EMPLOYMENT AGREEMENT, made as of February 8, 2005, between CKX, Inc., a Delaware corporation (the "Employer"), and Howard J. Tytel (the "Executive").

        WHEREAS, the Employer desires to retain the Executive; the Executive affirms that no obligation germane to the Executive presently precludes, or exists now and in the future may preclude, the Executive's entry into and full and faithful performance of this agreement; and the Executive desires to accept employment with the Employer; and

        WHEREAS, the Board of Directors of the Employer (the "Board") has determined that it is in the Employer's interest to enter into this agreement with the Executive in order to secure, and in the future to be assured of, the Executive's abilities, services, and judgment as a member of senior management of the Employer, upon the terms and provisions and subject to the conditions stated in this agreement;

        NOW, THEREFORE, the Employer and the Executive agree as follows:

        1.    Employment.    Upon the terms and subject to the conditions of this agreement, the Employer employs the Executive, and the Executive accepts employment.

        2.    Term; Dates.    The term of the Executive's employment shall commence on February 8, 2005 and continue until the fifth annual anniversary thereof (the "Employment Agreement Term"), unless earlier terminated or renewed in accordance with this agreement.

        2.1   This agreement refers to the dates defined in this section, as follows: (i) the date of commencement of employment is the "Effective Date"; (ii) the period of time during which the Executive is an employee of the Employer pursuant to and in accordance with the terms and provisions of this agreement is hereinafter referred to as the "Term"; and (iii) the last date of employment is the "Expiration Date."

        3.    Executive's Position, Duties, and Authority.    The Employer shall employ the Executive, and the Executive shall serve as Executive Vice President and Director of Legal and Governmental Affairs of the Employer, and in such other positions with the Employer and its subsidiaries that are reasonably acceptable to the Executive. The Executive shall have executive duties, functions, authority, and responsibilities commensurate with the office or offices he from time to time holds with the Employer in a corporation that is public, subject, in accordance with applicable law, to the supervision and direction of the Board.

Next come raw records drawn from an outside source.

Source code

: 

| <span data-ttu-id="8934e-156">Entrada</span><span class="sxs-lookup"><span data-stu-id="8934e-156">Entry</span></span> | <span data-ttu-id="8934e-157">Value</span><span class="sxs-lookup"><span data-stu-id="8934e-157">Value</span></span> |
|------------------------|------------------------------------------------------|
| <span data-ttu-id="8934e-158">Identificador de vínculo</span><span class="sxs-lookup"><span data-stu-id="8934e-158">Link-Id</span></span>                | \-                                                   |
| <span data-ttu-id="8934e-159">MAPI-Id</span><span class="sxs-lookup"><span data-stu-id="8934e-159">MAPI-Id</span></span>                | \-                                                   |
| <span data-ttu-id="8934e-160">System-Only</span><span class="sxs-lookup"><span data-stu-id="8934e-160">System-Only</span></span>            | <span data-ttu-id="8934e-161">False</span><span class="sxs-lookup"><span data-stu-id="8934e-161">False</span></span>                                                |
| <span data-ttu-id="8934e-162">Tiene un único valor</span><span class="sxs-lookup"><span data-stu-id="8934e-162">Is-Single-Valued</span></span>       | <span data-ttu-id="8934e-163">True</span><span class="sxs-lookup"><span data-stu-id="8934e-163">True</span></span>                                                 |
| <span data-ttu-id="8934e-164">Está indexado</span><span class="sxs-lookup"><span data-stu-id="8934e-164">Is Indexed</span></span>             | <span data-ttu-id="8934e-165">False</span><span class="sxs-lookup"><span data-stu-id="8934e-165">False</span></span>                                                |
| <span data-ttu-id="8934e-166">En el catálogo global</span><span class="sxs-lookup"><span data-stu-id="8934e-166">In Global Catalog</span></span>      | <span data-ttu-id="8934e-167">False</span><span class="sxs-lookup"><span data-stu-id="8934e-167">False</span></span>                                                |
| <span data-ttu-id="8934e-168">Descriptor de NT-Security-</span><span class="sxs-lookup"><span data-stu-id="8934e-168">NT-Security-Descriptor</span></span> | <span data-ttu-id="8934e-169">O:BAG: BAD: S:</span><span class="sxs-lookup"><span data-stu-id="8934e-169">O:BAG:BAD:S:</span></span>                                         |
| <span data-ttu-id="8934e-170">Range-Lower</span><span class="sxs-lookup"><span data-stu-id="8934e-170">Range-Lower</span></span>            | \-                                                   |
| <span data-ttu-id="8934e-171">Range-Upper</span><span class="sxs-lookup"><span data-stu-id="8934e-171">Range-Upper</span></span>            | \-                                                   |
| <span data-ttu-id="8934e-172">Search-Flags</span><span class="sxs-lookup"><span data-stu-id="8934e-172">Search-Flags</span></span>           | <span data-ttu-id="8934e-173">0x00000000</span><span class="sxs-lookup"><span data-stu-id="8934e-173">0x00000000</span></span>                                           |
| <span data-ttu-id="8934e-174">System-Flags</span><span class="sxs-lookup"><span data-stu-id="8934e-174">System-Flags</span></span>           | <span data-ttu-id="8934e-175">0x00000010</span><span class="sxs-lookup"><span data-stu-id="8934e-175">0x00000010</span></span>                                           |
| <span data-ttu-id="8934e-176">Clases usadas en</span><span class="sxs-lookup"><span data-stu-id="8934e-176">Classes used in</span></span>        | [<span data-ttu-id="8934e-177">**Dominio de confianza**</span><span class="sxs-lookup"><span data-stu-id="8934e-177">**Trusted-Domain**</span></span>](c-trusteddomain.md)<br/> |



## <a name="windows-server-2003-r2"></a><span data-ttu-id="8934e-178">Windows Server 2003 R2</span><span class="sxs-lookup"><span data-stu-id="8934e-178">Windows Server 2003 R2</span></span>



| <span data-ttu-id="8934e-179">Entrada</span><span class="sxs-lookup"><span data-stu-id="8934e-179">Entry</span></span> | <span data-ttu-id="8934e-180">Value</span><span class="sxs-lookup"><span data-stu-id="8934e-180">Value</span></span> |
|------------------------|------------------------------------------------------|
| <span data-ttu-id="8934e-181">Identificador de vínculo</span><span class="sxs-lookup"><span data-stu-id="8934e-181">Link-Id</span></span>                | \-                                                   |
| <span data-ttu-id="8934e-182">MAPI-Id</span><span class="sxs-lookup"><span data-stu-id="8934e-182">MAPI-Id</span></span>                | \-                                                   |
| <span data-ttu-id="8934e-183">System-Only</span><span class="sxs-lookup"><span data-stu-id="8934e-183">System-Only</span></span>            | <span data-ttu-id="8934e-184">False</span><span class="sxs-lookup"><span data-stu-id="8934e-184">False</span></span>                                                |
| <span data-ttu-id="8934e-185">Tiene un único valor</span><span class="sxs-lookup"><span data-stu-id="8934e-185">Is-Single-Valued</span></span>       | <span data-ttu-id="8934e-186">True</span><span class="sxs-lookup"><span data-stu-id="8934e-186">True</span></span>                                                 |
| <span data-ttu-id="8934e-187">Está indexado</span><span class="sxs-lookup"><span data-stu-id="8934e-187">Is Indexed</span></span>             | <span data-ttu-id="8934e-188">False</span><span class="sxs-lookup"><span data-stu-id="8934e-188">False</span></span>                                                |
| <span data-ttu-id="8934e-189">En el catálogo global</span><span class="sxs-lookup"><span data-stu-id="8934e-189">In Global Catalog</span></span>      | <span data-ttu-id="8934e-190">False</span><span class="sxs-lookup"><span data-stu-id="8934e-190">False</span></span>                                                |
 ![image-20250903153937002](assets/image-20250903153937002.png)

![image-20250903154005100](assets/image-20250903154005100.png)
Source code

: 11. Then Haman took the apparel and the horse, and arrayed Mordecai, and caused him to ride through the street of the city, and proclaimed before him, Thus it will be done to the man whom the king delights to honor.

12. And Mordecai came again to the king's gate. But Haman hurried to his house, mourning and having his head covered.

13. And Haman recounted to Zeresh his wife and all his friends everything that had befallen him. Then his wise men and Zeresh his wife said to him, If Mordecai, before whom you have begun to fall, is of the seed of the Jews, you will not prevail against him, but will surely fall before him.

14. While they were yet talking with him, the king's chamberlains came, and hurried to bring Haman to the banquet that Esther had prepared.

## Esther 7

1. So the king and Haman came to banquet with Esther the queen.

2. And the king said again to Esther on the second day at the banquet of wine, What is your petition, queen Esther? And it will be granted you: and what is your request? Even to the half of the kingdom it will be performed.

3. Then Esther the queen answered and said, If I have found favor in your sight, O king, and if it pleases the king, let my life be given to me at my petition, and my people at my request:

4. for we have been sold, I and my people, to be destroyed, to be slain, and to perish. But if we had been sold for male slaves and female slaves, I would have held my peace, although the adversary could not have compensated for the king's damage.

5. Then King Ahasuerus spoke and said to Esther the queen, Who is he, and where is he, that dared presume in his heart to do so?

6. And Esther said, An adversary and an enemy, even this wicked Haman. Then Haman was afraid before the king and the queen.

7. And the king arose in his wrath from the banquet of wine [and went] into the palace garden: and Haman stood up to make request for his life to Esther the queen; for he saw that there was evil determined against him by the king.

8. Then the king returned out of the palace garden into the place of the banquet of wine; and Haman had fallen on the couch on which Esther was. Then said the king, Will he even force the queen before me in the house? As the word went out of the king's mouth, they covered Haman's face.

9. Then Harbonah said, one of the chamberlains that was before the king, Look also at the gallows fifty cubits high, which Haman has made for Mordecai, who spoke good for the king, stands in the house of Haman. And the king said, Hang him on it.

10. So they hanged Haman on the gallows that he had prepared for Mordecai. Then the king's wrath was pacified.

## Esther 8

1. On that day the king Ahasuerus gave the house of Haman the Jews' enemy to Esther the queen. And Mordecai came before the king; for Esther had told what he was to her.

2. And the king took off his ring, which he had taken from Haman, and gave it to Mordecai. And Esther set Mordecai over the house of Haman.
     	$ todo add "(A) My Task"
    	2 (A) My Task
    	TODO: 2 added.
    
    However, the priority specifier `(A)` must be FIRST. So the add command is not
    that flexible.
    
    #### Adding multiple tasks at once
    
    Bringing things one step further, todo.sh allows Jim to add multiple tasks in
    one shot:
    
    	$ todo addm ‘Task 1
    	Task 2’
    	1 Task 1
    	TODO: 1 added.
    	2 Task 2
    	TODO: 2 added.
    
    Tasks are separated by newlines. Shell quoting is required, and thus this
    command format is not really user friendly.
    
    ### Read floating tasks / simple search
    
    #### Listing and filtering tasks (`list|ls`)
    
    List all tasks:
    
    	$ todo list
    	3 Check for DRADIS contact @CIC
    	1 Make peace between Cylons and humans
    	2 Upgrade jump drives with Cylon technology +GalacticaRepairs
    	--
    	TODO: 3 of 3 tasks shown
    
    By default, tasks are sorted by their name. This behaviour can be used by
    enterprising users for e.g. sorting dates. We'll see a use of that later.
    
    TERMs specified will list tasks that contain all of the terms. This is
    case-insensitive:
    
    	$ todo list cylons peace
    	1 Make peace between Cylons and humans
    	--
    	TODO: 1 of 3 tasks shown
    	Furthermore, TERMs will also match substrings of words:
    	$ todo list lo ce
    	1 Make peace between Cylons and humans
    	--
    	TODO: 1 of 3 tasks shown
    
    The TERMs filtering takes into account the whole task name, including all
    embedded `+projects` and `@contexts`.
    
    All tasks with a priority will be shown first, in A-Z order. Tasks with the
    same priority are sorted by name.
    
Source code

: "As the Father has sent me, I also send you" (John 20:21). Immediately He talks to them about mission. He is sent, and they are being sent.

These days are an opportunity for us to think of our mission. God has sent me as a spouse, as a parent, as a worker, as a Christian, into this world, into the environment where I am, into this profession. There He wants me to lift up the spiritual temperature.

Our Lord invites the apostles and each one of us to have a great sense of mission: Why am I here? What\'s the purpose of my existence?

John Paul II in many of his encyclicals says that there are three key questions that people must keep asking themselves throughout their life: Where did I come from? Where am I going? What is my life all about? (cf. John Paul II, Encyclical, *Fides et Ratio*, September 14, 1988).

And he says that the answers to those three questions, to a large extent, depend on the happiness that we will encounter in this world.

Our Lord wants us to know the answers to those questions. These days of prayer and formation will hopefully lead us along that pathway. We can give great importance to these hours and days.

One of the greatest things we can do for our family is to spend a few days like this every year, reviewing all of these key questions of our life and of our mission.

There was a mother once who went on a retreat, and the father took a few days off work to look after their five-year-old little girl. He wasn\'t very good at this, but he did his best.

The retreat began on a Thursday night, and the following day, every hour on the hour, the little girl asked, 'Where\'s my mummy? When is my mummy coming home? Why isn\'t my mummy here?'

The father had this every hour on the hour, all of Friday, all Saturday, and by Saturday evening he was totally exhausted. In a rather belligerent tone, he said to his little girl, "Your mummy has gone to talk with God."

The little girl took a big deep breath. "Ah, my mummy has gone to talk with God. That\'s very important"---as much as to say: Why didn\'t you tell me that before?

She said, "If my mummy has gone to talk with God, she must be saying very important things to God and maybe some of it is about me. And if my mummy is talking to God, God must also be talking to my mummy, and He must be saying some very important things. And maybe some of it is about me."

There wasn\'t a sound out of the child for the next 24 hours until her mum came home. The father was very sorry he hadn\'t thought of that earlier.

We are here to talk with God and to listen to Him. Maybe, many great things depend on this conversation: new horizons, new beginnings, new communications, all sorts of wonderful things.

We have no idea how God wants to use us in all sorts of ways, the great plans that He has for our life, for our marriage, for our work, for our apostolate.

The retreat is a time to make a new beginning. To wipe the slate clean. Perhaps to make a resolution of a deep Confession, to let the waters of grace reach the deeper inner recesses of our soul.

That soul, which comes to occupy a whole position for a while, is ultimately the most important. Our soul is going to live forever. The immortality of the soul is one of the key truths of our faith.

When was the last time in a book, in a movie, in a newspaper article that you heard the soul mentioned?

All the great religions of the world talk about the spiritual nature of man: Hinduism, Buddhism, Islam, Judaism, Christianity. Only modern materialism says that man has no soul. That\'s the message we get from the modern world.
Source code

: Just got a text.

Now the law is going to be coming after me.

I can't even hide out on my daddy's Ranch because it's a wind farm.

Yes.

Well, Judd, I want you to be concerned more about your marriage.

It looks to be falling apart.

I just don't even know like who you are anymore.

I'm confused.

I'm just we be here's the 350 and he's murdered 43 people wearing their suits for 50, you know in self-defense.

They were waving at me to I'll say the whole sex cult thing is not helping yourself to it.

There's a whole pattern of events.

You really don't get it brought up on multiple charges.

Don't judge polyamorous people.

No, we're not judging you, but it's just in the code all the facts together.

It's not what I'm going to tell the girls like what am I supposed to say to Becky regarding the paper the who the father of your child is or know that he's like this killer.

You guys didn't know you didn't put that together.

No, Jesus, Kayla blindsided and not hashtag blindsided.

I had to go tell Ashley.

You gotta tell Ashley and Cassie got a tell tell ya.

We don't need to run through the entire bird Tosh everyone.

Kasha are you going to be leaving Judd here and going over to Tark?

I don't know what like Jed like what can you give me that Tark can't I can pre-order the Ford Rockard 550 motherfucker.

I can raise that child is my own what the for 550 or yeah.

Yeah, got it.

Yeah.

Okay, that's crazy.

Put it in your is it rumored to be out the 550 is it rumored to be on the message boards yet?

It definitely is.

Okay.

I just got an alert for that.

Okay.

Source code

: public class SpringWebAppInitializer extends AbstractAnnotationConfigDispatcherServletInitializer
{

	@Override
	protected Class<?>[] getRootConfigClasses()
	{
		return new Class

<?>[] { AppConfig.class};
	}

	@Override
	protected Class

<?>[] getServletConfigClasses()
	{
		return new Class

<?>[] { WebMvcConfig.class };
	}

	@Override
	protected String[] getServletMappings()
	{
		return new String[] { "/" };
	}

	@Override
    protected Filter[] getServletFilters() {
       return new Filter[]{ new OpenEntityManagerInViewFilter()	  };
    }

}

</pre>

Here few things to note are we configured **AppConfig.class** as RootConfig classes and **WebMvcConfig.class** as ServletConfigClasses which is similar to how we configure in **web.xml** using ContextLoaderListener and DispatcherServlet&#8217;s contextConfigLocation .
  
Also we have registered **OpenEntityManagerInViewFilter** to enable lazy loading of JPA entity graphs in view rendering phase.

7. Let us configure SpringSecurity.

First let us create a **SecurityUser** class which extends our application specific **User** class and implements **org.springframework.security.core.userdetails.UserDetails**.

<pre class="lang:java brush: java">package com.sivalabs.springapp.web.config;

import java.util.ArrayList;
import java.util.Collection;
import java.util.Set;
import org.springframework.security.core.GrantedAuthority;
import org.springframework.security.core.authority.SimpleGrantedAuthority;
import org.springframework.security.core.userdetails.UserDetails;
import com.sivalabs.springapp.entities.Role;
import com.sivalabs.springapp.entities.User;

        3.1   During the Term and prior to the Expiration Date, the Employer shall use its best efforts to have the Executive nominated to serve on the Board or other governing body of the Employer. If the Employer, including any successor, forms any Executive Committee of the Board, Office of the Chairman, or similar senior management committee or group which is approved or otherwise recognized by the Board during the Term, the Executive shall be a member of such committee or group. The Executive shall have no obligation to serve or continue to serve: (i) on the Board or any committee of the Board; or (ii) as an officer or director of any subsidiary or affiliate of the Employer, in the event that the Employer or any such subsidiary or affiliate of the Employer or any of their respective successors fails to provide and maintain to and on behalf of the Executive indemnification rights no less beneficial to the Executive than those provided by Section 10 of this agreement and, to the extent more beneficial to the Executive now or in the future, every right to indemnification and defense of an officer or director of any entity formed and existing under the laws of the State of Delaware. The future occurrence of any event described in the preceding sentence, or the Employer's failure within a reasonable time to reimburse the Executive for all expenses reasonably incurred in the course of fulfilling his duties and responsibilities as a director and/or officer of the Employer, any subsidiary or affiliate of the Employer or any of their respective successors, additionally, and immediately, shall constitute a Constructive Termination of the Executive without Cause as such term is defined in this agreement.